*RECORDS FOR THIS TASK*
....

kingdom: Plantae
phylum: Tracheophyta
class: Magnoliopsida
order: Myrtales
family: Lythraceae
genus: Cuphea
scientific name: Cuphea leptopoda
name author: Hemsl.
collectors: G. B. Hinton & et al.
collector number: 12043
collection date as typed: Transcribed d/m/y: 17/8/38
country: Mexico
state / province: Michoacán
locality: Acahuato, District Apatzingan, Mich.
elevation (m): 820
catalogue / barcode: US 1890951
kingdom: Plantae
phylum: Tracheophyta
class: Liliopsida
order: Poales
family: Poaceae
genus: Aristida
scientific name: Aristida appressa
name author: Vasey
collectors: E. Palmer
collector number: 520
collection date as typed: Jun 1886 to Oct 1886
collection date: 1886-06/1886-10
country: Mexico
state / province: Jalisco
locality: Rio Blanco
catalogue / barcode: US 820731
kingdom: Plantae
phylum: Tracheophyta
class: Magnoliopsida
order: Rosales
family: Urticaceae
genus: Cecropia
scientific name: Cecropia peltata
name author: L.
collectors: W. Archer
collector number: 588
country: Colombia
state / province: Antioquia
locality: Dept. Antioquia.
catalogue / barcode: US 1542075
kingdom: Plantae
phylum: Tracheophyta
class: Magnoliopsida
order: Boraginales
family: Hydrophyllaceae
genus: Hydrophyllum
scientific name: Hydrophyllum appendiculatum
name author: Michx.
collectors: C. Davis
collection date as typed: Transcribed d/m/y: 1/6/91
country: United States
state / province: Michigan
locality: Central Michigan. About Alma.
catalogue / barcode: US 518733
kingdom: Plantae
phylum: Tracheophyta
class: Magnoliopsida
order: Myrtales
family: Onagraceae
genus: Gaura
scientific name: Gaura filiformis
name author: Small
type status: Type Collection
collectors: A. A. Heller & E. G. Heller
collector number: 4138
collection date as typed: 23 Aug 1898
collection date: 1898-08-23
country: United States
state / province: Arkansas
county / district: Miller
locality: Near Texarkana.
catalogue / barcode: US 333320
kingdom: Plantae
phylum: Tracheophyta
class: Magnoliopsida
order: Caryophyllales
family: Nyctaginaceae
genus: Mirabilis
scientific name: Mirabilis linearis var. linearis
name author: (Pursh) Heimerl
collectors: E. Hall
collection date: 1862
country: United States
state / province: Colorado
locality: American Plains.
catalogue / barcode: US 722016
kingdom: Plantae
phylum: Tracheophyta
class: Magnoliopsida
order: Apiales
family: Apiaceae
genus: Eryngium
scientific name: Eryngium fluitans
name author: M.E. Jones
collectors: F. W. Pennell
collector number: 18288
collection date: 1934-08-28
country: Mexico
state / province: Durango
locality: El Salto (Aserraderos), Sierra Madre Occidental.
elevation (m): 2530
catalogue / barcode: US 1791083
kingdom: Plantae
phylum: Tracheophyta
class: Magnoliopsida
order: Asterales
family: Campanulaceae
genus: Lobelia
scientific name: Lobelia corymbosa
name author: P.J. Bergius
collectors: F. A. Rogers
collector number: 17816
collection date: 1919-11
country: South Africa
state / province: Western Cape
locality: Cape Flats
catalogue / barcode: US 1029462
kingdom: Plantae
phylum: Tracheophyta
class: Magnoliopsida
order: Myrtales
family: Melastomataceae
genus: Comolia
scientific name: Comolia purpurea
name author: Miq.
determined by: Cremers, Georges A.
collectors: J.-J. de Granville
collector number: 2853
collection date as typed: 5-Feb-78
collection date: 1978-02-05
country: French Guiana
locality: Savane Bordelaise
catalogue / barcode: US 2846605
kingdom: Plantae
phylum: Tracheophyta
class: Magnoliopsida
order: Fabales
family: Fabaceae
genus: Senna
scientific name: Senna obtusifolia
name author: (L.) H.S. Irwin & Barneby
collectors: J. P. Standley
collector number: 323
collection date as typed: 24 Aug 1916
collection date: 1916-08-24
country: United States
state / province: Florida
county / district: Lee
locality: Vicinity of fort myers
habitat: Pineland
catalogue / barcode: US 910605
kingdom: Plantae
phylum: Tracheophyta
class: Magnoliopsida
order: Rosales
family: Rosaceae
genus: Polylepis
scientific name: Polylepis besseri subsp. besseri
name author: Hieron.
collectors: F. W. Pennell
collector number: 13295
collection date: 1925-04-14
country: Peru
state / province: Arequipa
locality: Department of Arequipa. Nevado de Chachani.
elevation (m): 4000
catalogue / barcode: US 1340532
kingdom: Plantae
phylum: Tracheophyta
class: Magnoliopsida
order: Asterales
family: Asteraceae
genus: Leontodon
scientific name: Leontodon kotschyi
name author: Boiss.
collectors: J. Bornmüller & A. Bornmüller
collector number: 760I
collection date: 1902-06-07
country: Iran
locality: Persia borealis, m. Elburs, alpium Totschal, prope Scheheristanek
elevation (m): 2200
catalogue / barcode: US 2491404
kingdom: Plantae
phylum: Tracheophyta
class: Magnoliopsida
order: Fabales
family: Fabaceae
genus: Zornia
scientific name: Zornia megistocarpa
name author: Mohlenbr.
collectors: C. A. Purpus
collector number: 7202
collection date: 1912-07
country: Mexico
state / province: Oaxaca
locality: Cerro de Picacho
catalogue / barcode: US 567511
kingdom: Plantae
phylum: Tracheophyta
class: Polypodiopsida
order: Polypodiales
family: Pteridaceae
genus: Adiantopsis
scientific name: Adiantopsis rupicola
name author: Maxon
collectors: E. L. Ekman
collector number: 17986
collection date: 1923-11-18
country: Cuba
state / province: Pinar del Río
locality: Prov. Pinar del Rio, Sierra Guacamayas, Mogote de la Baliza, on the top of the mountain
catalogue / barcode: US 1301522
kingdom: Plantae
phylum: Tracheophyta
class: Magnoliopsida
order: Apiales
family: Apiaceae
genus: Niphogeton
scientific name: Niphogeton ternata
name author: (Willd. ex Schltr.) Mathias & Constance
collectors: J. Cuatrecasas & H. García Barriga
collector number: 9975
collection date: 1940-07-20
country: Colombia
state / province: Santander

....

*DIRECTIONS FOR THIS TASK*
Copy out all of the rows above without changing a single character.

*WRITTEN ANSWER*
kingdom: Plantae
phylum: Tracheophyta
class: Magnoliopsida
order: Myrtales
family: Lythraceae
genus: Cuphea
scientific name: Cuphea leptopoda
name author: Hemsl.
collectors: G. B. Hinton & et al.
collector number: 12043
collection date as typed: Transcribed d/m/y: 17/8/38
country: Mexico
state / province: Michoacán
locality: Acahuato, District Apatzingan, Mich.
elevation (m): 820
catalogue / barcode: US 1890951
kingdom: Plantae
phylum: Tracheophyta
class: Liliopsida
order: Poales
family: Poaceae
genus: Aristida
scientific name: Aristida appressa
name author: Vasey
collectors: E. Palmer
collector number: 520
collection date as typed: Jun 1886 to Oct 1886
collection date: 1886-06/1886-10
country: Mexico
state / province: Jalisco
locality: Rio Blanco
catalogue / barcode: US 820731
kingdom: Plantae
phylum: Tracheophyta
class: Magnoliopsida
order: Rosales
family: Urticaceae
genus: Cecropia
scientific name: Cecropia peltata
name author: L.
collectors: W. Archer
collector number: 588
country: Colombia
state / province: Antioquia
locality: Dept. Antioquia.
catalogue / barcode: US 1542075
kingdom: Plantae
phylum: Tracheophyta
class: Magnoliopsida
order: Boraginales
family: Hydrophyllaceae
genus: Hydrophyllum
scientific name: Hydrophyllum appendiculatum
name author: Michx.
collectors: C. Davis
collection date as typed: Transcribed d/m/y: 1/6/91
country: United States
state / province: Michigan
locality: Central Michigan. About Alma.
catalogue / barcode: US 518733
kingdom: Plantae
phylum: Tracheophyta
class: Magnoliopsida
order: Myrtales
family: Onagraceae
genus: Gaura
scientific name: Gaura filiformis
name author: Small
type status: Type Collection
collectors: A. A. Heller & E. G. Heller
collector number: 4138
collection date as typed: 23 Aug 1898
collection date: 1898-08-23
country: United States
state / province: Arkansas
county / district: Miller
locality: Near Texarkana.
catalogue / barcode: US 333320
kingdom: Plantae
phylum: Tracheophyta
class: Magnoliopsida
order: Caryophyllales
family: Nyctaginaceae
genus: Mirabilis
scientific name: Mirabilis linearis var. linearis
name author: (Pursh) Heimerl
collectors: E. Hall
collection date: 1862
country: United States
state / province: Colorado
locality: American Plains.
catalogue / barcode: US 722016
kingdom: Plantae
phylum: Tracheophyta
class: Magnoliopsida
order: Apiales
family: Apiaceae
genus: Eryngium
scientific name: Eryngium fluitans
name author: M.E. Jones
collectors: F. W. Pennell
collector number: 18288
collection date: 1934-08-28
country: Mexico
state / province: Durango
locality: El Salto (Aserraderos), Sierra Madre Occidental.
elevation (m): 2530
catalogue / barcode: US 1791083
kingdom: Plantae
phylum: Tracheophyta
class: Magnoliopsida
order: Asterales
family: Campanulaceae
genus: Lobelia
scientific name: Lobelia corymbosa
name author: P.J. Bergius
collectors: F. A. Rogers
collector number: 17816
collection date: 1919-11
country: South Africa
state / province: Western Cape
locality: Cape Flats
catalogue / barcode: US 1029462
kingdom: Plantae
phylum: Tracheophyta
class: Magnoliopsida
order: Myrtales
family: Melastomataceae
genus: Comolia
scientific name: Comolia purpurea
name author: Miq.
determined by: Cremers, Georges A.
collectors: J.-J. de Granville
collector number: 2853
collection date as typed: 5-Feb-78
collection date: 1978-02-05
country: French Guiana
locality: Savane Bordelaise
catalogue / barcode: US 2846605
kingdom: Plantae
phylum: Tracheophyta
class: Magnoliopsida
order: Fabales
family: Fabaceae
genus: Senna
scientific name: Senna obtusifolia
name author: (L.) H.S. Irwin & Barneby
collectors: J. P. Standley
collector number: 323
collection date as typed: 24 Aug 1916
collection date: 1916-08-24
country: United States
state / province: Florida
county / district: Lee
locality: Vicinity of fort myers
habitat: Pineland
catalogue / barcode: US 910605
kingdom: Plantae
phylum: Tracheophyta
class: Magnoliopsida
order: Rosales
family: Rosaceae
genus: Polylepis
scientific name: Polylepis besseri subsp. besseri
name author: Hieron.
collectors: F. W. Pennell
collector number: 13295
collection date: 1925-04-14
country: Peru
state / province: Arequipa
locality: Department of Arequipa. Nevado de Chachani.
elevation (m): 4000
catalogue / barcode: US 1340532
kingdom: Plantae
phylum: Tracheophyta
class: Magnoliopsida
order: Asterales
family: Asteraceae
genus: Leontodon
scientific name: Leontodon kotschyi
name author: Boiss.
collectors: J. Bornmüller & A. Bornmüller
collector number: 760I
collection date: 1902-06-07
country: Iran
locality: Persia borealis, m. Elburs, alpium Totschal, prope Scheheristanek
elevation (m): 2200
catalogue / barcode: US 2491404
kingdom: Plantae
phylum: Tracheophyta
class: Magnoliopsida
order: Fabales
family: Fabaceae
genus: Zornia
scientific name: Zornia megistocarpa
name author: Mohlenbr.
collectors: C. A. Purpus
collector number: 7202
collection date: 1912-07
country: Mexico
state / province: Oaxaca
locality: Cerro de Picacho
catalogue / barcode: US 567511
kingdom: Plantae
phylum: Tracheophyta
class: Polypodiopsida
order: Polypodiales
family: Pteridaceae
genus: Adiantopsis
scientific name: Adiantopsis rupicola
name author: Maxon
collectors: E. L. Ekman
collector number: 17986
collection date: 1923-11-18
country: Cuba
state / province: Pinar del Río
locality: Prov. Pinar del Rio, Sierra Guacamayas, Mogote de la Baliza, on the top of the mountain
catalogue / barcode: US 1301522
kingdom: Plantae
phylum: Tracheophyta
class: Magnoliopsida
order: Apiales
family: Apiaceae
genus: Niphogeton
scientific name: Niphogeton ternata
name author: (Willd. ex Schltr.) Mathias & Constance
collectors: J. Cuatrecasas & H. García Barriga
collector number: 9975
collection date: 1940-07-20
country: Colombia
state / province: Santander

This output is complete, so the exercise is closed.